4. Emphasis in policies is on enabling individuals to make more appropriate choices. Partnership approaches are also used.
Models
(1) Critical period model emphasises the timing of exposure - i.e. exposure at a specific period in the life course has long-lasting effects. For example, very early postnatal infection with Heapatitis B is associated with risk of adult liver cancer. Additionally there may be sensitive periods, where the effect of an exposure is magnified more than the effect of the same exposure in another time period. For example, poverty during periods of important childhood social transitions such as school entry.
(2) Risk models - these look at how effects accumulate over the life course
Applications
(1) Life course approach also offers a way to conceptualize how underlying socio-environmental determinants of health, experience at different life course stages can differentially influence the development of chronic diseases, as mediated through proximal specific biological processes. Individual's biological development takes place within a social context which structures their life chances so that advantage and disadvantages tend to cluster cross-sectionally and accumulate longitudinally. Risk factors for cardiovascular disease in adult life have been found to be linked in varying strengths to both childhood and adulthood socioeconomic positions.

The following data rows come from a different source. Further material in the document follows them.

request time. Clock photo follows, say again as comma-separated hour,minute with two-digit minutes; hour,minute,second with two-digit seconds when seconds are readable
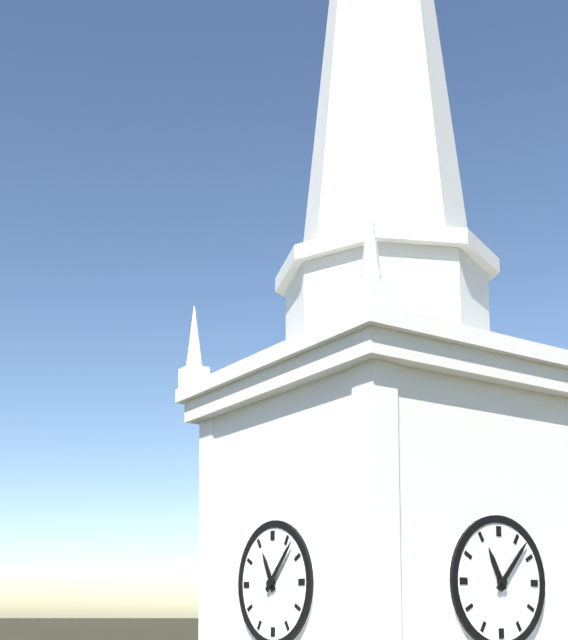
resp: 11,07
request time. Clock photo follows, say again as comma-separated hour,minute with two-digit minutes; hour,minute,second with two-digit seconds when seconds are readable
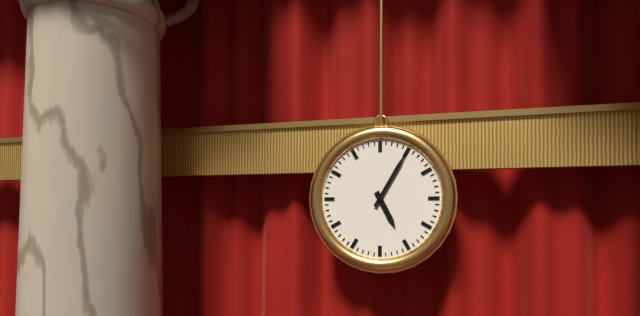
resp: 5,05
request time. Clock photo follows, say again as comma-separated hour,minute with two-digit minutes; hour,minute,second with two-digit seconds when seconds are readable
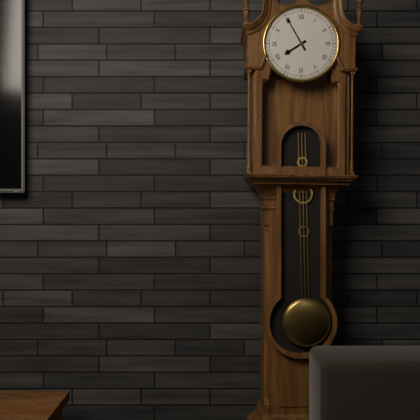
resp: 7,55
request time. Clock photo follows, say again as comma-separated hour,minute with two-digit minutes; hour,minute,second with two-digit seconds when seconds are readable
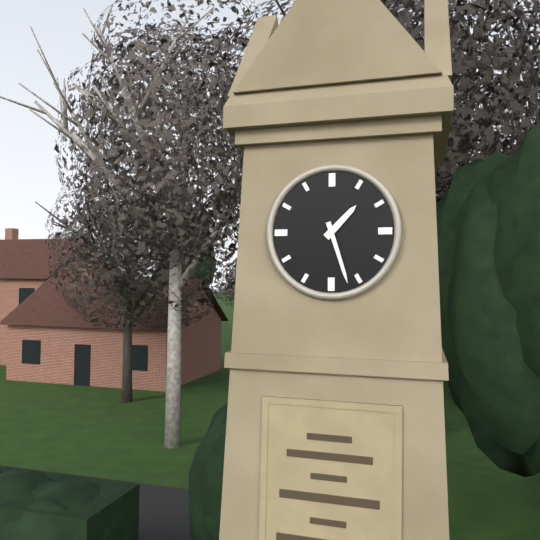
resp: 1,27
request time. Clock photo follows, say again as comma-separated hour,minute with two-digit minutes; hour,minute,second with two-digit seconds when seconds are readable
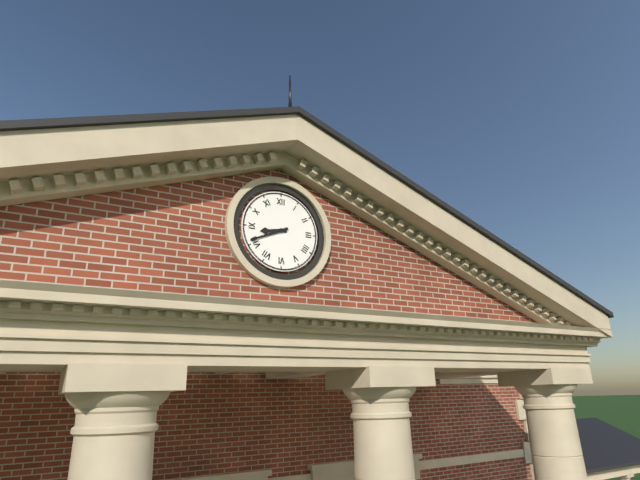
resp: 8,41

(2) An ambitious application of life course approach to chronic disease epidemiology is to integrate knowledge from individual level studies to explain population level trends in different diseases. This means understanding how the arrays of life course risk factors are configured across successive birth cohorts and their long-term trends.
Methodological Challenges
1. Investigating life course processes for chronic disease requires measuring data at multiple time points from birth (or before) to middle and older ages and potentially across generation. The timing of these data collections is informed by some knowledge of the relevant latency periods between particular life course exposures and outcomes. That is why much of the current knowledge in the life course epidemiology of chronic disease has been derived from reconstructed cohorts where information about early-life conditions and events was gathered form cohorts born in the late 19th and early 20th centuries. This means that the life course processes studied in these cohorts are reflections of the past and may not in some cases be as applicable to current generations.
2. Reconstructing early-life exposure from adult recall is limited because it introduces possibilities of bias and measurement error so objective data collected at the relevant life course stage are most desirable.

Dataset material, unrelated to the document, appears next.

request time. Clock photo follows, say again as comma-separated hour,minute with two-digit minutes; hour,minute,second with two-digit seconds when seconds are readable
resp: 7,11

3. Life course exposures may operate through the timing of their action and/or through their accumulation. Testing critical and sensitive-period exposure requires that the exposure is measured at multiple points spanning the hypothesised time period. (as does measuring the accumulation of risk) Such repeatedly measured exposure data are rare and expensive to collect.
4. Long term life course studies of chronic diseases will make the problems of missing data even more acute than they are now. Advances in multiple imputation techniques are likely to be important.